Le Temps: D’où vient cet intérêt pour Thomas Sankara, une figure assez oubliée aujourd’hui?
Christophe Cupelin : De loin. J’ai découvert Thomas Sankara à 19 ans, quand je suis allé pour la première fois en Afrique comme volontaire d’une association d’aide au développement. C’était en 1985 et je ne savais presque rien du pays où j’allais atterrir. A peine arrivé, je vois une grande banderole annonçant «Bienvenue au Burkina Faso, tombeau de l’impérialisme!». Partout, des slogans invitaient la population à prendre son destin en main. Cela pouvait ressembler à une dictature, mais tous les Burkinabés que j’ai connus étaient vraiment poussés par un grand vent d’espoir et de changement: une révolution. Deux ans plus tard, je suis retourné à Ouagadougou pour le Fespaco, le festival de cinéma africain, et c’est là que j’ai vraiment découvert Sankara et sa manière de gouverner. Il était vraiment proche des gens, donnait l’exemple. Il savait être à la fois drôle et très sérieux, charismatique et sympathique. Il voyait des films et des spectacles et venait parler aux artistes après. Avant, le pays n’était encore qu’une petite ex-colonie française, la Haute-Volta, marquée par ce passé. Sankara a placé son pays dans le monde, a donné sa fierté à son peuple en montrant qu’on pouvait être Africain, sans ressources et exister quand même. C’est à ce moment que je suis vraiment tombé amoureux du personnage, loin de me douter qu’il serait assassiné quelques mois plus tard.

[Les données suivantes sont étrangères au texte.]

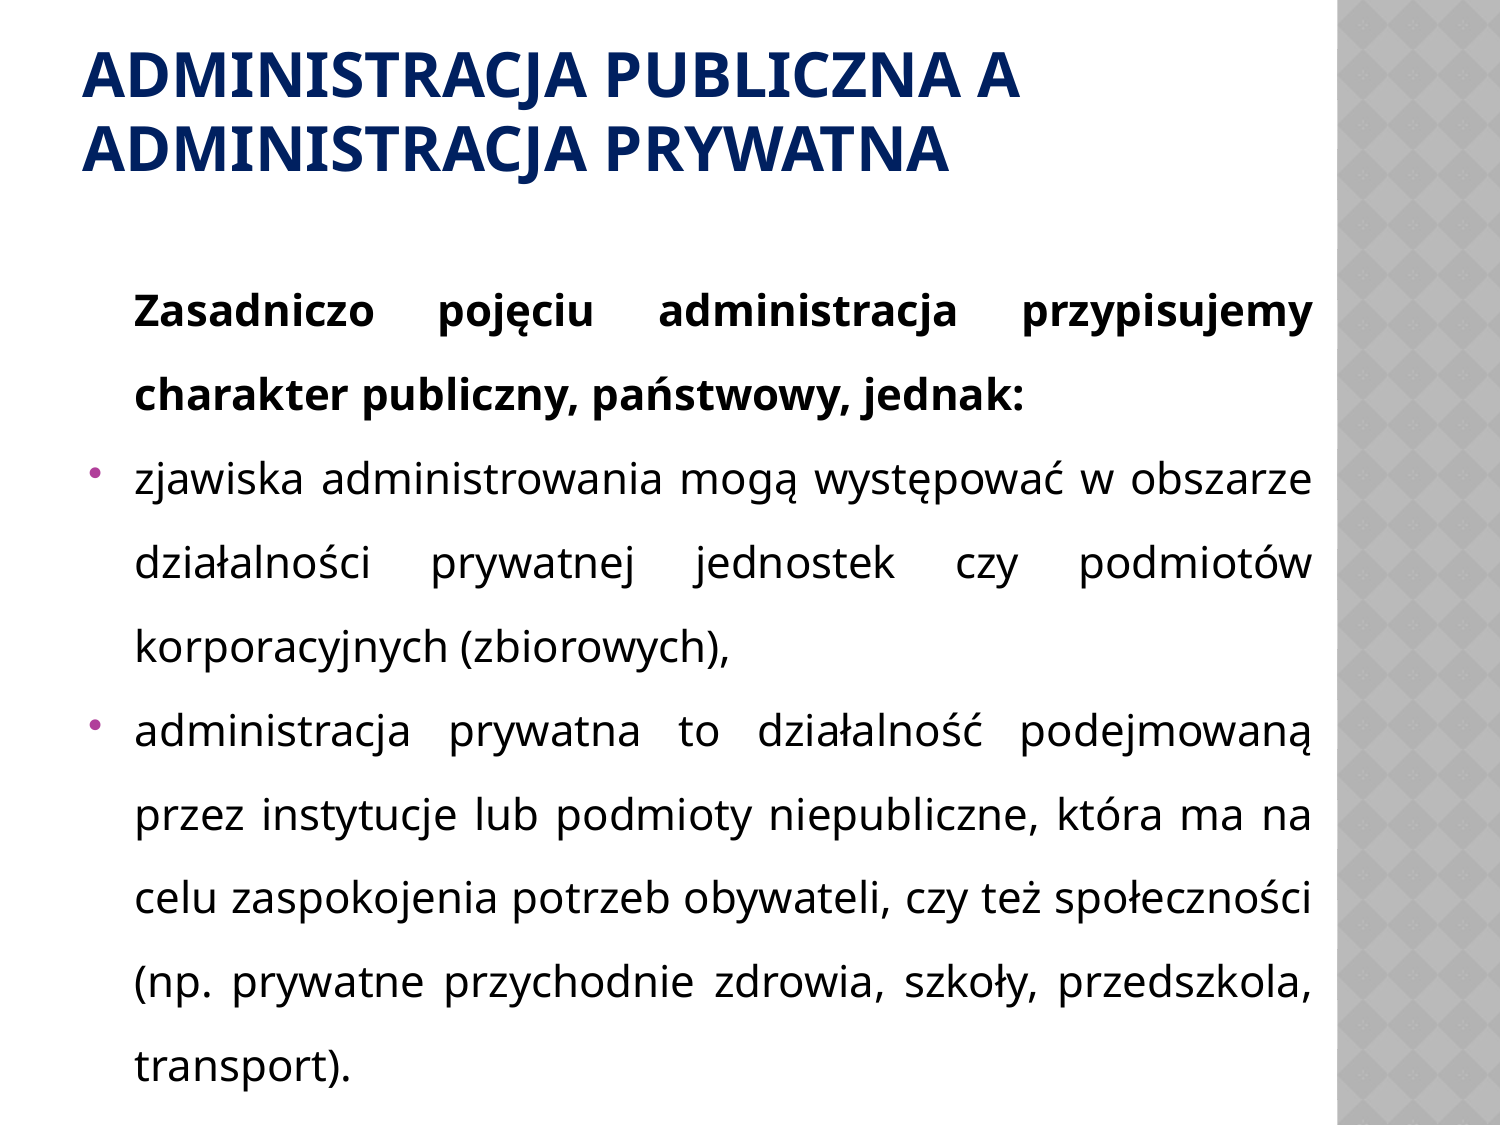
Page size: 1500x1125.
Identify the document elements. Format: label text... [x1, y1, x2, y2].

list Zasadniczo pojęciu administracja przypisujemy charakter publiczny, państwowy, jednak: zjawiska administrowania mogą występować w obszarze działalności prywatnej jednostek czy podmiotów korporacyjnych (zbiorowych), administracja prywatna to działalność podejmowaną przez instytucje lub podmioty niepubliczne, która ma na celu zaspokojenia potrzeb obywateli, czy też społeczności (np. prywatne przychodnie zdrowia, szkoły, przedszkola, transport). [75, 243, 1329, 1059]
title Administracja publiczna a administracja prywatna [75, 30, 1263, 185]
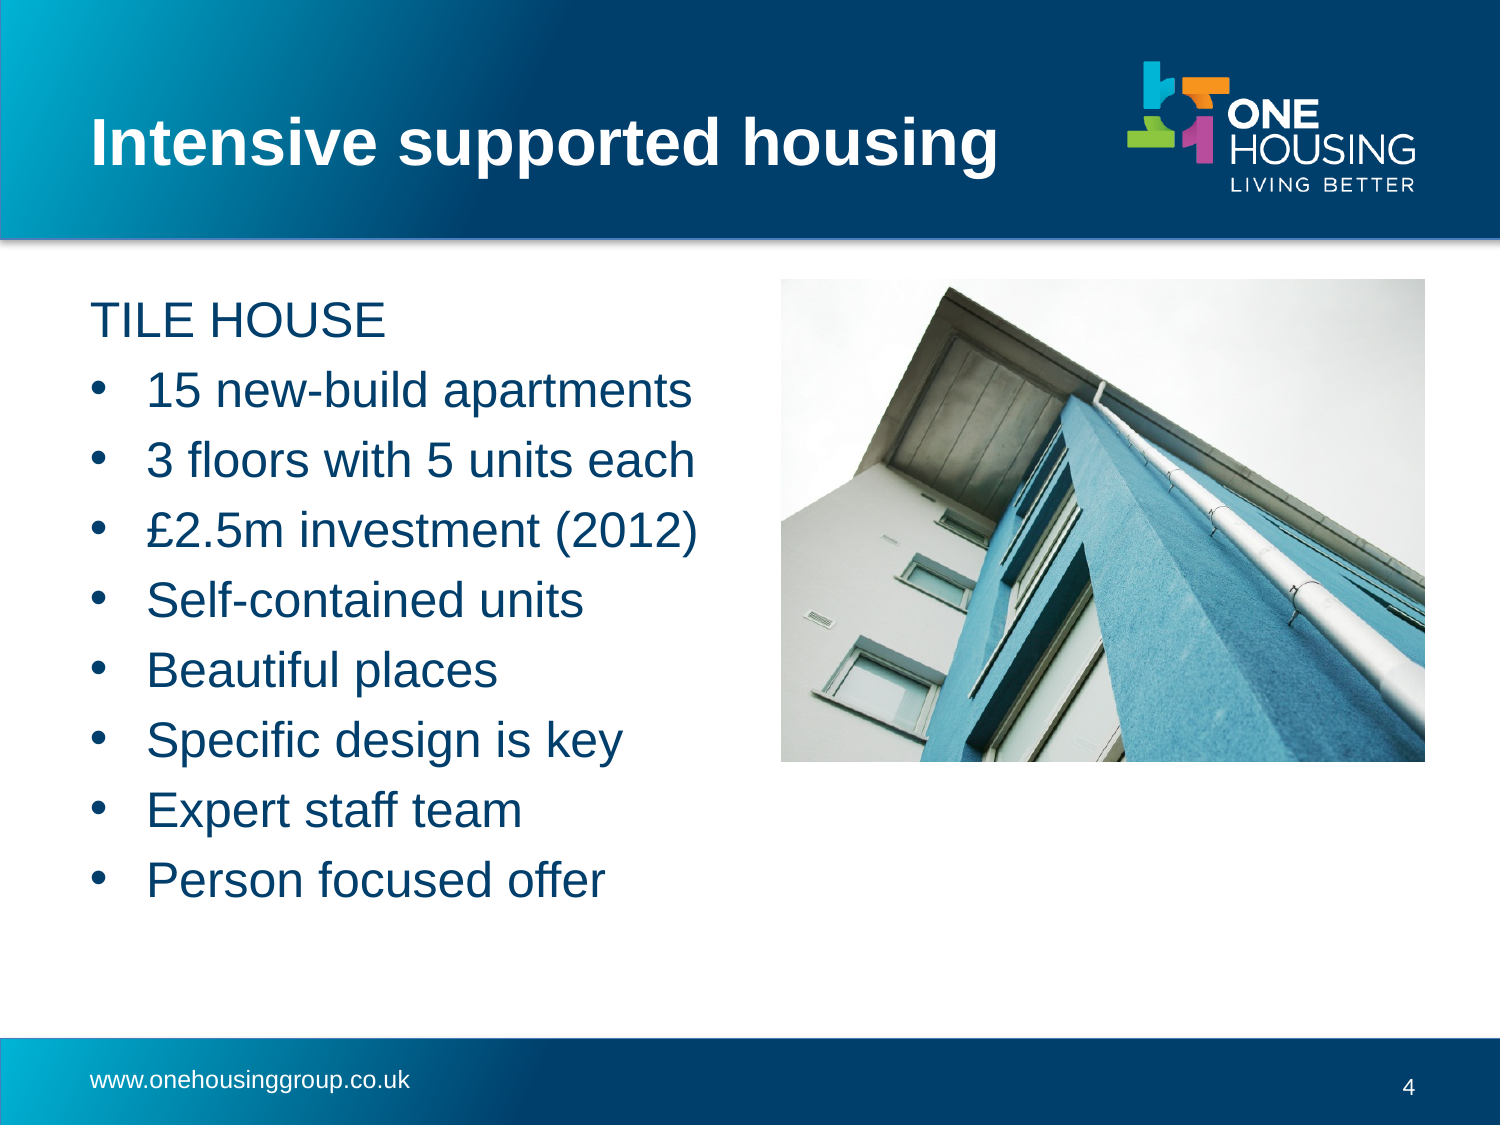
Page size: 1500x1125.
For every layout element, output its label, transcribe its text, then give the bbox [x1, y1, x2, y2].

picture [1080, 14, 1463, 240]
text_box TILE HOUSE 15 new-build apartments 3 floors with 5 units each £2.5m investment (2012) Self-contained units Beautiful places Specific design is key Expert staff team Person focused offer [75, 279, 782, 1037]
slide_number 4 [1080, 1071, 1431, 1100]
title Intensive supported housing [75, 45, 1075, 233]
text_box [0, 1038, 1500, 1125]
picture [780, 279, 1426, 763]
text_box [0, 0, 1500, 240]
text_box www.onehousinggroup.co.uk [74, 1054, 517, 1104]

Ce film est donc le résultat d’une belle fidélité…
En 1987, on pouvait critiquer les ratés de sa révolution, mais personne ne remettait en cause qu’elle avait été salutaire. Du coup, à sa mort, personne n’a compris. Le futur président, Blaise Compaoré, qui était son bras droit, a alors affirmé que Thomas Sankara avait trahi la révolution et que celle-ci se poursuivrait sans lui. Comme beaucoup, j’ai alors traversé une période de doute, jusqu’en juin 1991. C’est alors que le pays a été doté d’une nouvelle Constitution «démocratique» qui ne faisait même plus référence à la révolution du 4 août 1983. Manifestement, il y avait supercherie. Sans oublier les centaines d’opposants qui, après Sankara, ont été assassinés par le Front populaire dirigé par Compaoré!
C’est à ce moment que vous vous êtes mis à collecter des archives?
Oui, en me rendant compte d’une falsification de l’Histoire et pour que ne se perde pas la mémoire de ce président étonnant. Au Burkina Faso, à la radio-TV nationale, il n’y a pas d’archives accessibles concernant cette période. J’étais au début de mes études de cinéma et je ne savais pas encore si j’en tirerais un jour quelque chose. Pendant tout ce temps, j’ai aussi interrogé des témoins, pour recueillir une mémoire orale.